Dependency download using unencrypted communication channel¶
ID: rb/insecure-dependency Kind: problem Severity: warning Precision: high Tags: - security - external/cwe/cwe-300 - external/cwe/cwe-319 - external/cwe/cwe-494 - external/cwe/cwe-829 Query suites: - ruby-code-scanning.qls - ruby-security-extended.qls - ruby-security-and-quality.qls
Using an insecure protocol like HTTP or FTP to download dependencies makes the build process vulnerable to a man-in-the-middle (MITM) attack.
This can allow attackers to inject malicious code into the downloaded dependencies, and thereby infect the build artifacts and execute arbitrary code on the machine building the artifacts.
Always use a secure protocol, such as HTTPS or SFTP, when downloading artifacts from a URL.
The below example shows a
Gemfile that specifies a gem source using the insecure HTTP protocol.
source "http://rubygems.org" gem "my-gem-a", "1.2.3"

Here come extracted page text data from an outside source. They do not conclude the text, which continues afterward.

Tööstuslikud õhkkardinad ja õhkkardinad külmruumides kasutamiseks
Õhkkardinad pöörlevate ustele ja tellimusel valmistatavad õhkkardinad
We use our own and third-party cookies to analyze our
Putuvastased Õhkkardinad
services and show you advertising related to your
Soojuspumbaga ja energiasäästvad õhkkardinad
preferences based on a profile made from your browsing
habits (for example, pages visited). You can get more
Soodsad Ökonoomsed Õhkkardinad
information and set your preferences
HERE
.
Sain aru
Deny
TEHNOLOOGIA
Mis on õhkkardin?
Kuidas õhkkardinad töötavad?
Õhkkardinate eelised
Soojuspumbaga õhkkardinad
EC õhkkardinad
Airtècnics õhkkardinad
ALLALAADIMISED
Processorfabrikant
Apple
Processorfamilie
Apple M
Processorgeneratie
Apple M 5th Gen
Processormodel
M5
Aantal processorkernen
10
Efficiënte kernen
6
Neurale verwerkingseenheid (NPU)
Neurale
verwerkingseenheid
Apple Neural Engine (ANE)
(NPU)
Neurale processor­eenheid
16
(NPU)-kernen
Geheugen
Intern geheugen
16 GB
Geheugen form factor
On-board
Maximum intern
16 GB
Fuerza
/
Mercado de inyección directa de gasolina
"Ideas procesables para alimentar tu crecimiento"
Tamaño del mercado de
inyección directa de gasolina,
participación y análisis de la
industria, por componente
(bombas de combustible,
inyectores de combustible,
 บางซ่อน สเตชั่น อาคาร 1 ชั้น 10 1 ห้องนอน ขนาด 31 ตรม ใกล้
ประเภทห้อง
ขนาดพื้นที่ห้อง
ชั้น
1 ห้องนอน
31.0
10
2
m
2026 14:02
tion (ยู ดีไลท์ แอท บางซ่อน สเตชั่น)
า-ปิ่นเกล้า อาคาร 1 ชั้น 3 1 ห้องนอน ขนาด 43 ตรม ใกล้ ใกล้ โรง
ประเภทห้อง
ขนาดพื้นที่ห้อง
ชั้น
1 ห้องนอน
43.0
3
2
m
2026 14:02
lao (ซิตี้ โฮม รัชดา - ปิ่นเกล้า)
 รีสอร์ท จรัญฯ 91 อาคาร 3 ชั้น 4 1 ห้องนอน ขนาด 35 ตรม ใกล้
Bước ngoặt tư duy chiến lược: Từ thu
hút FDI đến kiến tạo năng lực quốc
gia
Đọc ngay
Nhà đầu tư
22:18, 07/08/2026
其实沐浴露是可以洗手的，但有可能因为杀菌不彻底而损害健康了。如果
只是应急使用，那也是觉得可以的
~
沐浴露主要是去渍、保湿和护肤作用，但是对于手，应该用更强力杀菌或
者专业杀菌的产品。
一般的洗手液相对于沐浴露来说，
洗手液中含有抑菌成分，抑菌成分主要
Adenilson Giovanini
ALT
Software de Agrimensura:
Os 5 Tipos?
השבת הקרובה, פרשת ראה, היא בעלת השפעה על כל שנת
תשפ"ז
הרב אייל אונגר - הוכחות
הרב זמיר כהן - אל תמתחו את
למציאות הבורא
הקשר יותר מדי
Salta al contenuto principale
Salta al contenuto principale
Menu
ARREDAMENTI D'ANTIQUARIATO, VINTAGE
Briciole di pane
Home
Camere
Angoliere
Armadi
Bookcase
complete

The fix is to change the protocol to HTTPS.
source "https://rubygems.org" gem "my-gem-a", "1.2.3"
Jonathan Leitschuh: Want to take over the Java ecosystem? All you need is a MITM!
Wikipedia: Supply chain attack.
Wikipedia: Man-in-the-middle attack.
Common Weakness Enumeration: CWE-300.
Common Weakness Enumeration: CWE-319.
Common Weakness Enumeration: CWE-494.
Common Weakness Enumeration: CWE-829.